-- TO-DO ITEM --
Could you pull every line of text from the listing, character for character, and leave the pictures out of your answer?

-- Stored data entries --
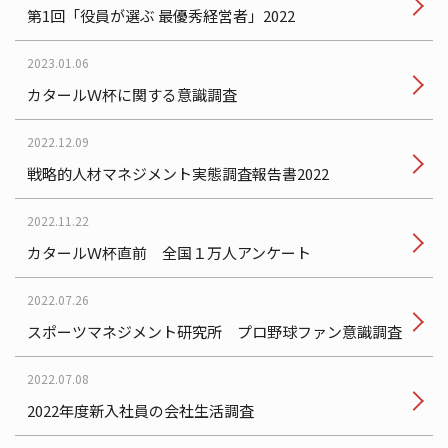
第1回「役員が選ぶ 最優秀経営者」2022
2023.01.06
カタールＷ杯に関する意識調査
2022.12.09
戦略的人材マネジメント実態調査報告書2022
2022.11.22
カタールＷ杯直前 全国１万人アンケート
2022.07.26
スポーツマネジメント研究所 プロ野球ファン意識調査
2022.07.08
2022年度新入社員の会社生活調査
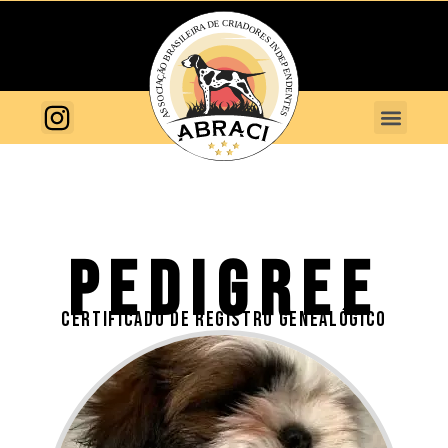
PEDIGREE
CERTIFICADO DE REGISTRO GENEALÓGICO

-- YOUR SOLUTION --
第1回「役員が選ぶ 最優秀経営者」2022
2023.01.06
カタールＷ杯に関する意識調査
2022.12.09
戦略的人材マネジメント実態調査報告書2022
2022.11.22
カタールＷ杯直前 全国１万人アンケート
2022.07.26
スポーツマネジメント研究所 プロ野球ファン意識調査
2022.07.08
2022年度新入社員の会社生活調査
PEDIGREE
CERTIFICADO DE REGISTRO GENEALÓGICO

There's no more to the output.